> _What the task requires_: Take the data below and copy exactly the lines starting at the one with "ring dip: (936, 576)" and finishing at the one with "thumb ip: (1188, 417)", both included.

> _Provided data_:
++++++++

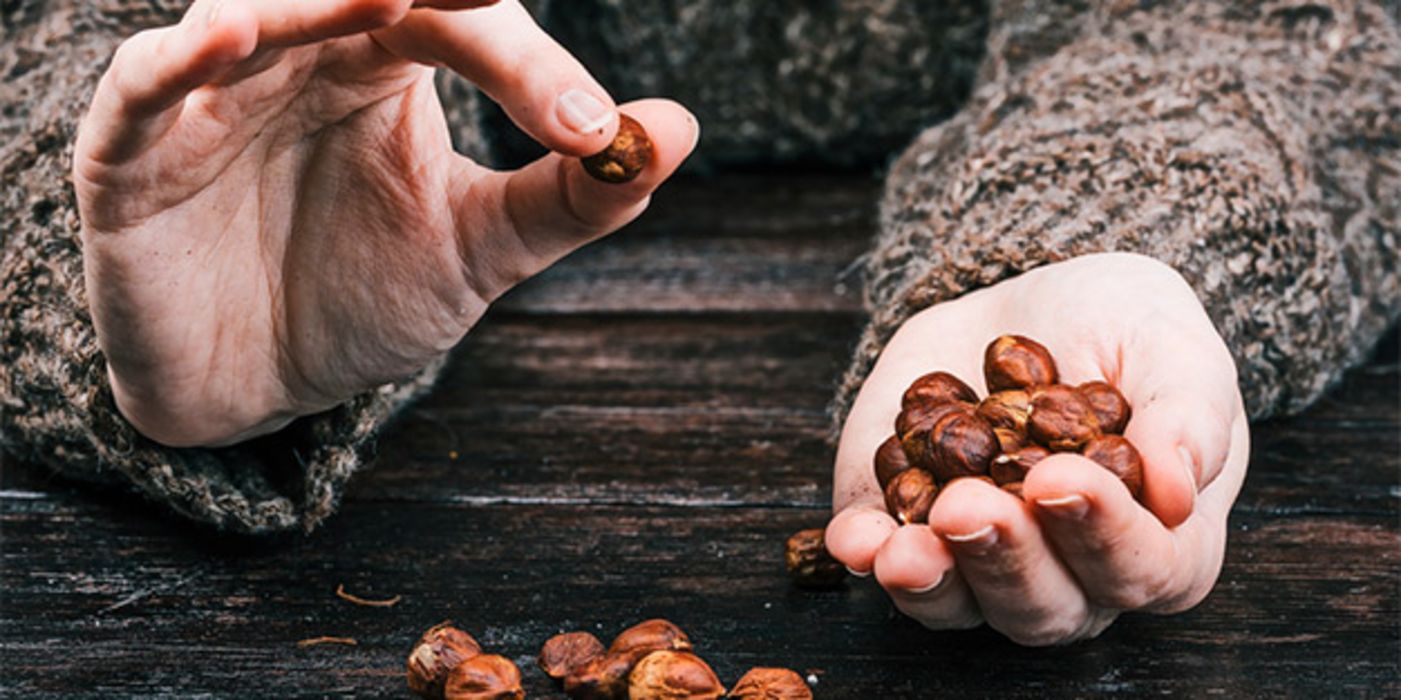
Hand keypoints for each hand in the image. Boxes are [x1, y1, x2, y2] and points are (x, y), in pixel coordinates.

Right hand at [74, 0, 697, 446]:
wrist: (260, 386)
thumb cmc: (365, 294)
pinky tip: (223, 38)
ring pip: (251, 12)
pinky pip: (143, 87)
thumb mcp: (483, 247)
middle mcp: (302, 55)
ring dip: (307, 0)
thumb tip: (676, 130)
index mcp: (387, 62)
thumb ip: (573, 193)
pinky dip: (175, 60)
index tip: (592, 127)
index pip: (460, 21)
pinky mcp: (134, 154)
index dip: (527, 64)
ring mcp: (215, 96)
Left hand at [825, 253, 1249, 644]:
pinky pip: (888, 566)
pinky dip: (869, 557)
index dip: (1105, 535)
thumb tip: (1176, 492)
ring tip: (913, 535)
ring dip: (936, 576)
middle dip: (1007, 558)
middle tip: (973, 504)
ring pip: (963, 604)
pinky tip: (858, 540)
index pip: (1145, 569)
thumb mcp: (1173, 350)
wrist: (1032, 303)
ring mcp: (983, 561)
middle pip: (1047, 605)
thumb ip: (1188, 417)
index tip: (1062, 479)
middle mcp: (1071, 572)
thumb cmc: (1125, 333)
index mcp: (1158, 542)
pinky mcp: (909, 530)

++++++++

> _Exercise answer_:
ring dip: (936, 576)
middle dip: (1007, 558)
middle tip: (973, 504)
ring pip: (963, 604)
pinky tip: (858, 540)
index pip: (1145, 569)
thumb mcp: (1173, 350)
wrist: (1032, 303)
ring mcp: (983, 561)
middle pip: (1047, 605)
thumb ip: (1188, 417)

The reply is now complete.